[Opening Given data section]

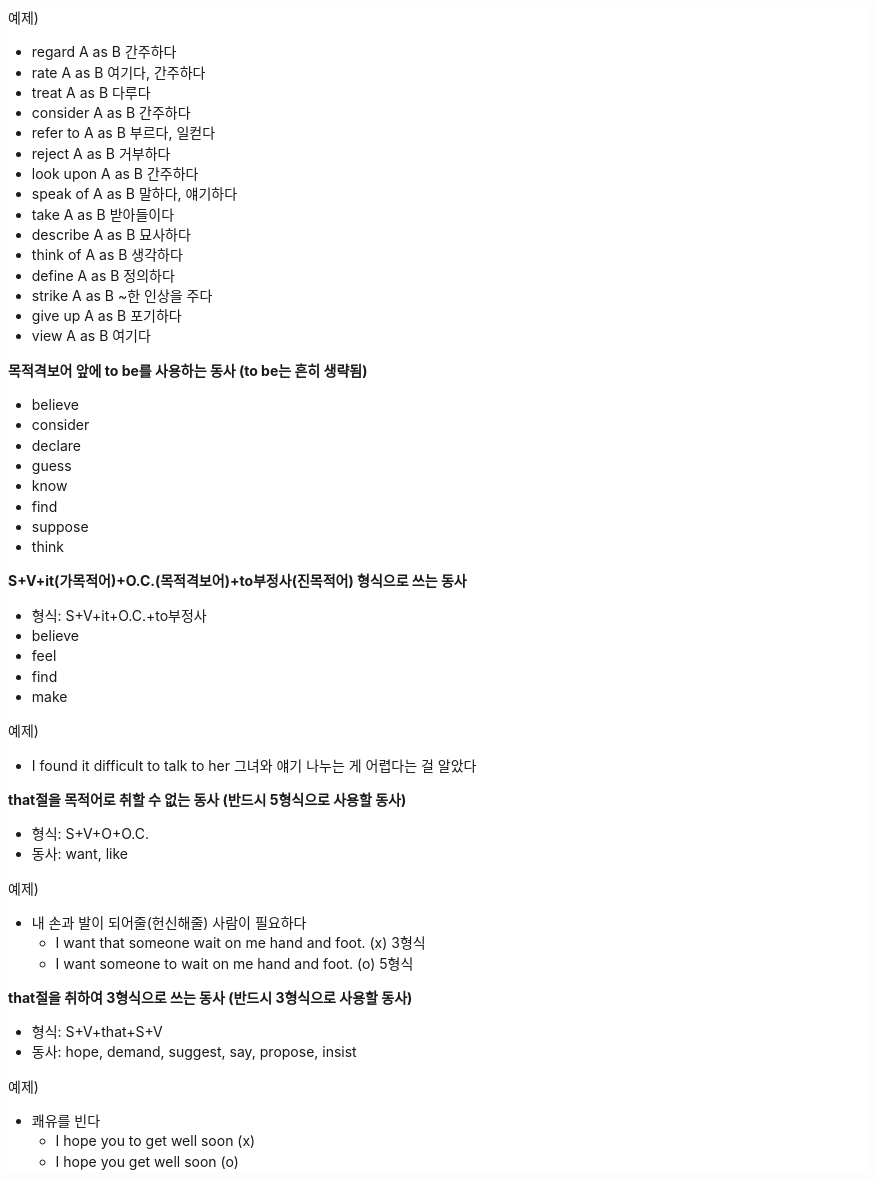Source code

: 예제)
- regard A as B 간주하다
- rate A as B 여기다, 간주하다
- treat A as B 다루다
- consider A as B 간주하다
- refer to A as B 부르다, 일컫다
- reject A as B 거부하다
- look upon A as B 간주하다
- speak of A as B 말하다, 얘기하다
- take A as B 받아들이다
- describe A as B 묘사하다
- think of A as B 생각하다
- define A as B 정의하다
- strike A as B ~한 인상을 주다
- give up A as B 포기하다
- view A as B 여기다

**목적격보어 앞에 to be를 사용하는 동사 (to be는 흔히 생략됨)**
- believe
- consider
- declare
- guess
- know
- find
- suppose
- think

**S+V+it(가목적어)+O.C.(목적격보어)+to부정사(진목적어) 형식으로 쓰는 동사**
- 형식: S+V+it+O.C.+to부정사
- believe
- feel
- find
- make

예제)
- I found it difficult to talk to her 그녀와 얘기 나누는 게 어렵다는 걸 알았다

**that절을 목적어로 취할 수 없는 동사 (반드시 5형식으로 사용할 동사)**
- 형식: S+V+O+O.C.
- 동사: want, like

예제)
- 내 손과 발이 되어줄(헌신해줄) 사람이 필요하다
	- I want that someone wait on me hand and foot. (x) 3형식
	- I want someone to wait on me hand and foot. (o) 5형식

**that절을 취하여 3형식으로 쓰는 동사 (반드시 3형식으로 사용할 동사)**
- 형식: S+V+that+S+V
- 동사: hope, demand, suggest, say, propose, insist

예제)
- 쾌유를 빈다
	- I hope you to get well soon (x)
	- I hope you get well soon (o)
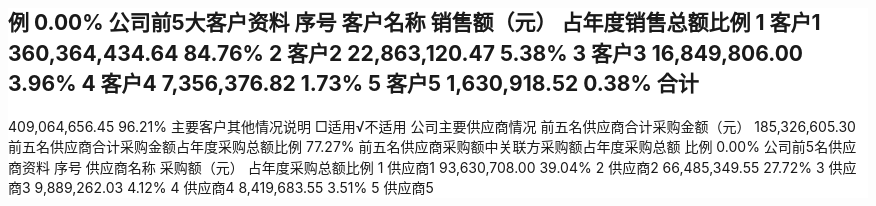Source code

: 例
0.00%
公司前5大客户资料
序号
客户名称
销售额（元）
占年度销售总额比例
1
客户1
360,364,434.64
84.76%
2
客户2
22,863,120.47
5.38%
3
客户3
16,849,806.00
3.96%
4
客户4
7,356,376.82
1.73%
5
客户5
1,630,918.52
0.38%
合计
--
409,064,656.45
96.21%
主要客户其他情况说明
□适用√不适用
公司主要供应商情况
前五名供应商合计采购金额（元）
185,326,605.30
前五名供应商合计采购金额占年度采购总额比例
77.27%
前五名供应商采购额中关联方采购额占年度采购总额
比例
0.00%
公司前5名供应商资料
序号
供应商名称
采购额（元）
占年度采购总额比例
1
供应商1
93,630,708.00
39.04%
2
供应商2
66,485,349.55
27.72%
3
供应商3
9,889,262.03
4.12%
4
供应商4
8,419,683.55
3.51%
5
供应商5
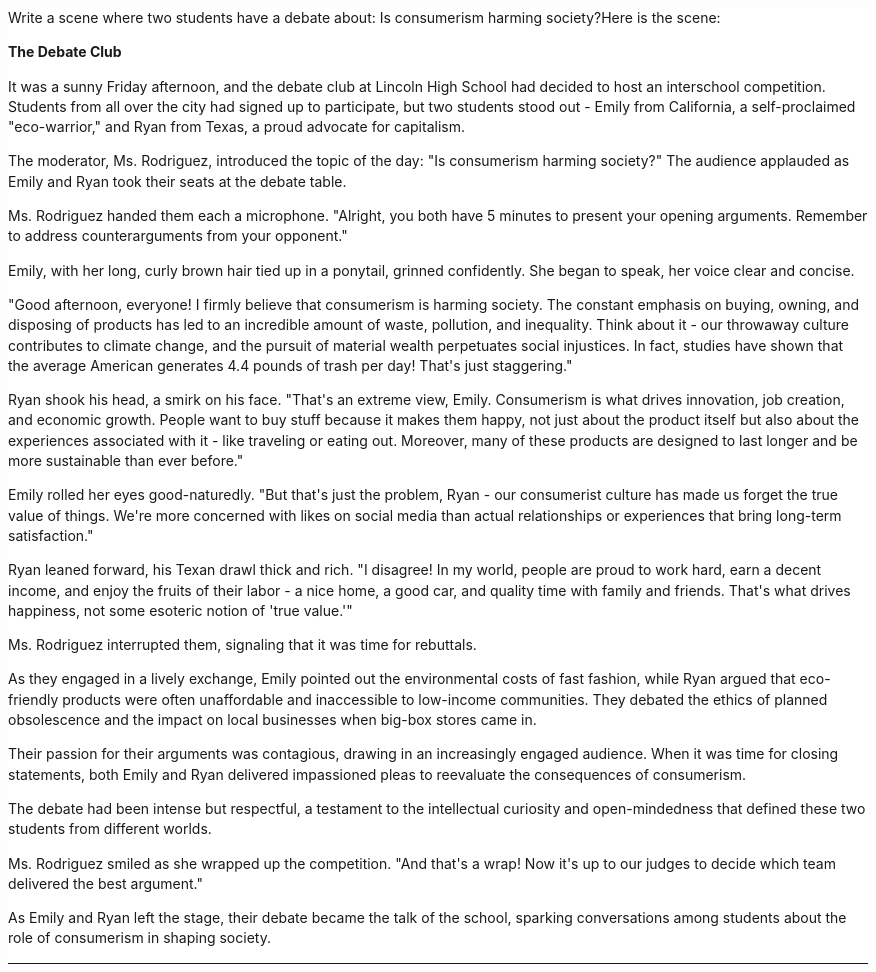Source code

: Write a scene where two students have a debate about: Is consumerism harming society?<start>Here is the scene:

**The Debate Club**

It was a sunny Friday afternoon, and the debate club at Lincoln High School had decided to host an interschool competition. Students from all over the city had signed up to participate, but two students stood out - Emily from California, a self-proclaimed "eco-warrior," and Ryan from Texas, a proud advocate for capitalism.

The moderator, Ms. Rodriguez, introduced the topic of the day: "Is consumerism harming society?" The audience applauded as Emily and Ryan took their seats at the debate table.

Ms. Rodriguez handed them each a microphone. "Alright, you both have 5 minutes to present your opening arguments. Remember to address counterarguments from your opponent."

Emily, with her long, curly brown hair tied up in a ponytail, grinned confidently. She began to speak, her voice clear and concise.

"Good afternoon, everyone! I firmly believe that consumerism is harming society. The constant emphasis on buying, owning, and disposing of products has led to an incredible amount of waste, pollution, and inequality. Think about it - our throwaway culture contributes to climate change, and the pursuit of material wealth perpetuates social injustices. In fact, studies have shown that the average American generates 4.4 pounds of trash per day! That's just staggering."

Ryan shook his head, a smirk on his face. "That's an extreme view, Emily. Consumerism is what drives innovation, job creation, and economic growth. People want to buy stuff because it makes them happy, not just about the product itself but also about the experiences associated with it - like traveling or eating out. Moreover, many of these products are designed to last longer and be more sustainable than ever before."

Emily rolled her eyes good-naturedly. "But that's just the problem, Ryan - our consumerist culture has made us forget the true value of things. We're more concerned with likes on social media than actual relationships or experiences that bring long-term satisfaction."

Ryan leaned forward, his Texan drawl thick and rich. "I disagree! In my world, people are proud to work hard, earn a decent income, and enjoy the fruits of their labor - a nice home, a good car, and quality time with family and friends. That's what drives happiness, not some esoteric notion of 'true value.'"

Ms. Rodriguez interrupted them, signaling that it was time for rebuttals.

As they engaged in a lively exchange, Emily pointed out the environmental costs of fast fashion, while Ryan argued that eco-friendly products were often unaffordable and inaccessible to low-income communities. They debated the ethics of planned obsolescence and the impact on local businesses when big-box stores came in.

Their passion for their arguments was contagious, drawing in an increasingly engaged audience. When it was time for closing statements, both Emily and Ryan delivered impassioned pleas to reevaluate the consequences of consumerism.

The debate had been intense but respectful, a testament to the intellectual curiosity and open-mindedness that defined these two students from different worlds.

Ms. Rodriguez smiled as she wrapped up the competition. "And that's a wrap! Now it's up to our judges to decide which team delivered the best argument."

As Emily and Ryan left the stage, their debate became the talk of the school, sparking conversations among students about the role of consumerism in shaping society.

---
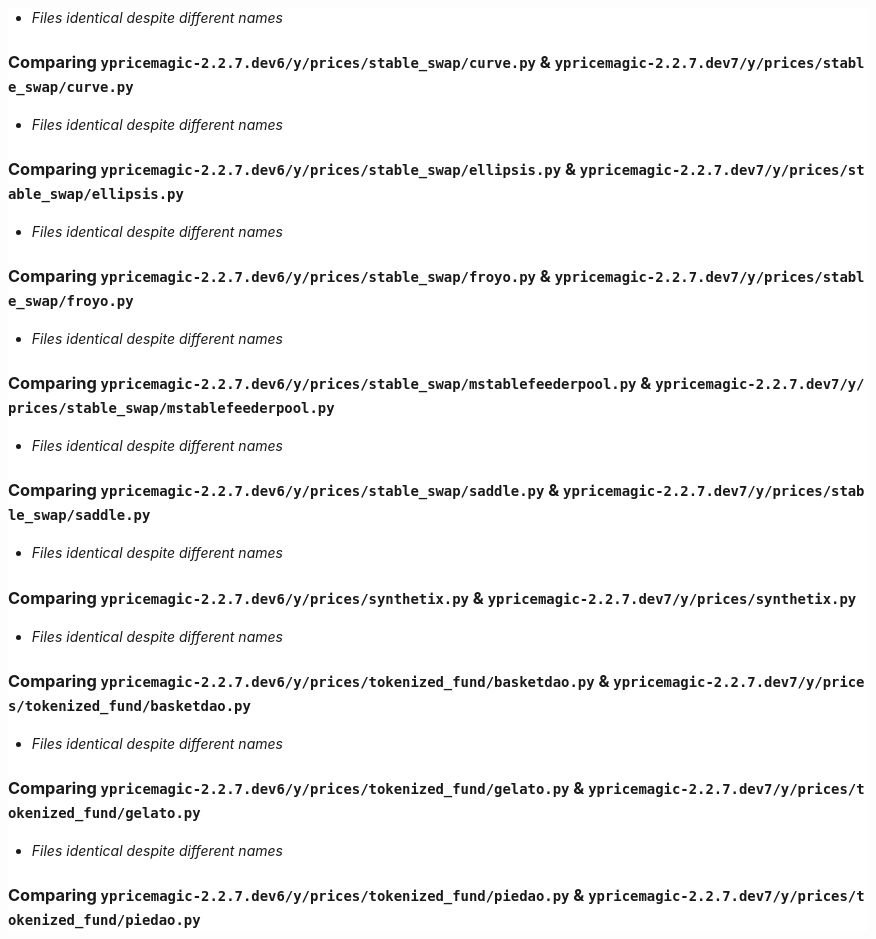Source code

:  * *Files identical despite different names*

### Comparing `ypricemagic-2.2.7.dev6/y/prices/stable_swap/curve.py` & `ypricemagic-2.2.7.dev7/y/prices/stable_swap/curve.py`

 * *Files identical despite different names*

### Comparing `ypricemagic-2.2.7.dev6/y/prices/stable_swap/ellipsis.py` & `ypricemagic-2.2.7.dev7/y/prices/stable_swap/ellipsis.py`

 * *Files identical despite different names*

### Comparing `ypricemagic-2.2.7.dev6/y/prices/stable_swap/froyo.py` & `ypricemagic-2.2.7.dev7/y/prices/stable_swap/froyo.py`

 * *Files identical despite different names*

### Comparing `ypricemagic-2.2.7.dev6/y/prices/stable_swap/mstablefeederpool.py` & `ypricemagic-2.2.7.dev7/y/prices/stable_swap/mstablefeederpool.py`

 * *Files identical despite different names*

### Comparing `ypricemagic-2.2.7.dev6/y/prices/stable_swap/saddle.py` & `ypricemagic-2.2.7.dev7/y/prices/stable_swap/saddle.py`

 * *Files identical despite different names*

### Comparing `ypricemagic-2.2.7.dev6/y/prices/synthetix.py` & `ypricemagic-2.2.7.dev7/y/prices/synthetix.py`

 * *Files identical despite different names*

### Comparing `ypricemagic-2.2.7.dev6/y/prices/tokenized_fund/basketdao.py` & `ypricemagic-2.2.7.dev7/y/prices/tokenized_fund/basketdao.py`

 * *Files identical despite different names*

### Comparing `ypricemagic-2.2.7.dev6/y/prices/tokenized_fund/gelato.py` & `ypricemagic-2.2.7.dev7/y/prices/tokenized_fund/gelato.py`

 * *Files identical despite different names*

### Comparing `ypricemagic-2.2.7.dev6/y/prices/tokenized_fund/piedao.py` & `ypricemagic-2.2.7.dev7/y/prices/tokenized_fund/piedao.py`
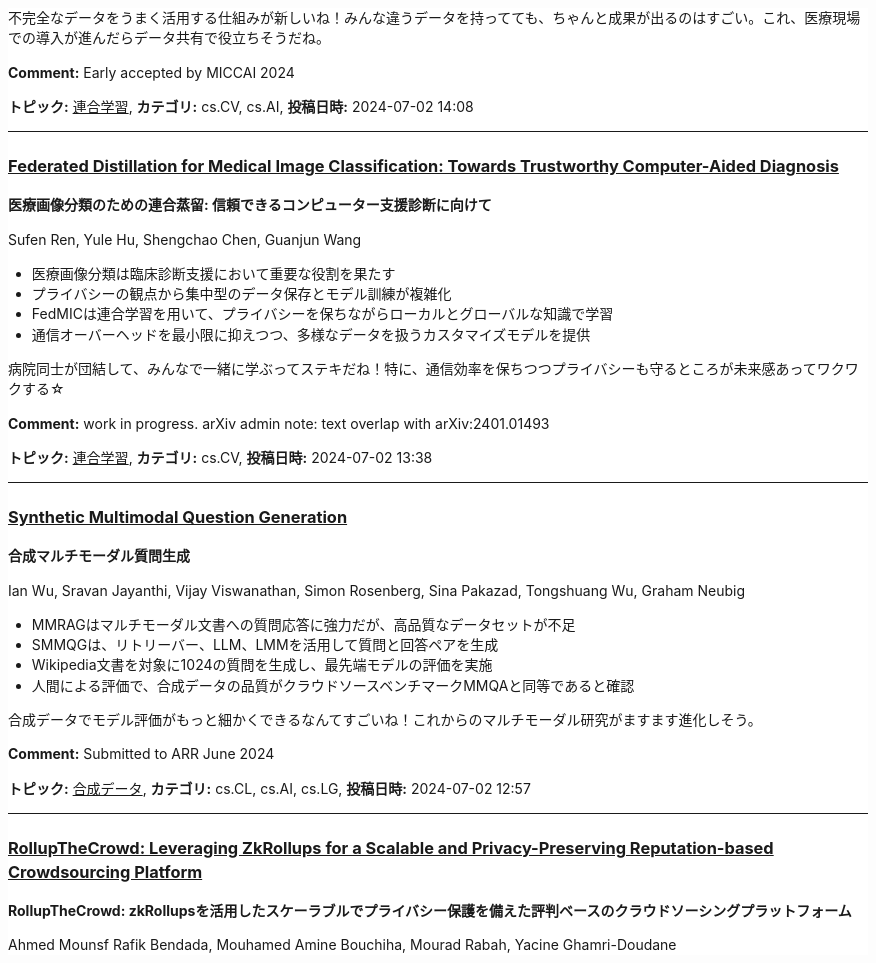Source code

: 不完全なデータをうまく活用する仕組みが新しいね！みんな違うデータを持ってても、ちゃんと成果が出るのはすごい。これ、医療現場での導入が進んだらデータ共有で役立ちそうだね。

**Comment:** Early accepted by MICCAI 2024

**トピック:** [連合学習](../../fl), **カテゴリ:** cs.CV, cs.AI, **投稿日時:** 2024-07-02 14:08


- - -

### [Federated Distillation for Medical Image Classification: Towards Trustworthy Computer-Aided Diagnosis](http://arxiv.org/abs/2407.02261)

**医療画像分類のための連合蒸留: 信頼できるコンピューター支援診断に向けて**

Sufen Ren, Yule Hu, Shengchao Chen, Guanjun Wang

- 医療画像分類は臨床診断支援において重要な役割を果たす
- プライバシーの観点から集中型のデータ保存とモデル訓練が複雑化
- FedMICは連合学習を用いて、プライバシーを保ちながらローカルとグローバルな知識で学習
- 通信オーバーヘッドを最小限に抑えつつ、多様なデータを扱うカスタマイズモデルを提供

病院同士が団結して、みんなで一緒に学ぶってステキだね！特に、通信効率を保ちつつプライバシーも守るところが未来感あってワクワクする☆

**Comment:** work in progress. arXiv admin note: text overlap with   arXiv:2401.01493

**トピック:** [連合学習](../../fl), **カテゴリ:** cs.CV, **投稿日時:** 2024-07-02 13:38


- - -

### [Synthetic Multimodal Question Generation](http://arxiv.org/abs/2407.02233)

**合成マルチモーダル質問生成**

Ian Wu, Sravan Jayanthi, Vijay Viswanathan, Simon Rosenberg, Sina Pakazad, Tongshuang Wu, Graham Neubig

- MMRAGはマルチモーダル文書への質問応答に強力だが、高品質なデータセットが不足
- SMMQGは、リトリーバー、LLM、LMMを活用して質問と回答ペアを生成
- Wikipedia文書を対象に1024の質問を生成し、最先端モデルの評価を実施
- 人間による評価で、合成データの品質がクラウドソースベンチマークMMQAと同等であると確認

合成データでモデル評価がもっと細かくできるなんてすごいね！これからのマルチモーダル研究がますます進化しそう。

**Comment:** Submitted to ARR June 2024

**トピック:** [合成データ](../../sd), **カテゴリ:** cs.CL, cs.AI, cs.LG, **投稿日時:** 2024-07-02 12:57


- - -

### [RollupTheCrowd: Leveraging ZkRollups for a Scalable and Privacy-Preserving Reputation-based Crowdsourcing Platform](http://arxiv.org/abs/2407.02226)

**RollupTheCrowd: zkRollupsを活用したスケーラブルでプライバシー保護を備えた評判ベースのクラウドソーシングプラットフォーム**

Ahmed Mounsf Rafik Bendada, Mouhamed Amine Bouchiha, Mourad Rabah, Yacine Ghamri-Doudane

[Closing Given data section]

Description of the task » Quote the lines from the one containing "Ian Wu, Sravan" through the end of the material, including both ends.

Output of the exercise »
Ian Wu, Sravan Jayanthi, Vijay Viswanathan, Simon Rosenberg, Sina Pakazad, Tongshuang Wu, Graham Neubig

- MMRAGはマルチモーダル文書への質問応答に強力だが、高品質なデータセットが不足
- SMMQGは、リトリーバー、LLM、LMMを活用して質問と回答ペアを生成
- Wikipedia文書を対象に1024の質問を生成し、最先端モデルの評価を実施
- 人間による評価で、合成データの品質がクラウドソースベンチマークMMQAと同等であると確認

合成データでモデル評価がもっと細かくできるなんてすごいね！これからのマルチモーダル研究がますます進化しそう。

**Comment:** Submitted to ARR June 2024

**トピック:** [合成データ](../../sd), **カテゴリ:** cs.CL, cs.AI, cs.LG, **投稿日時:** 2024-07-02 12:57


- - -

### [RollupTheCrowd: Leveraging ZkRollups for a Scalable and Privacy-Preserving Reputation-based Crowdsourcing Platform](http://arxiv.org/abs/2407.02226)

**RollupTheCrowd: zkRollupsを活用したスケーラブルでプライバシー保護を備えた評判ベースのクラウドソーシングプラットフォーム**

Ahmed Mounsf Rafik Bendada, Mouhamed Amine Bouchiha, Mourad Rabah, Yacine Ghamri-Doudane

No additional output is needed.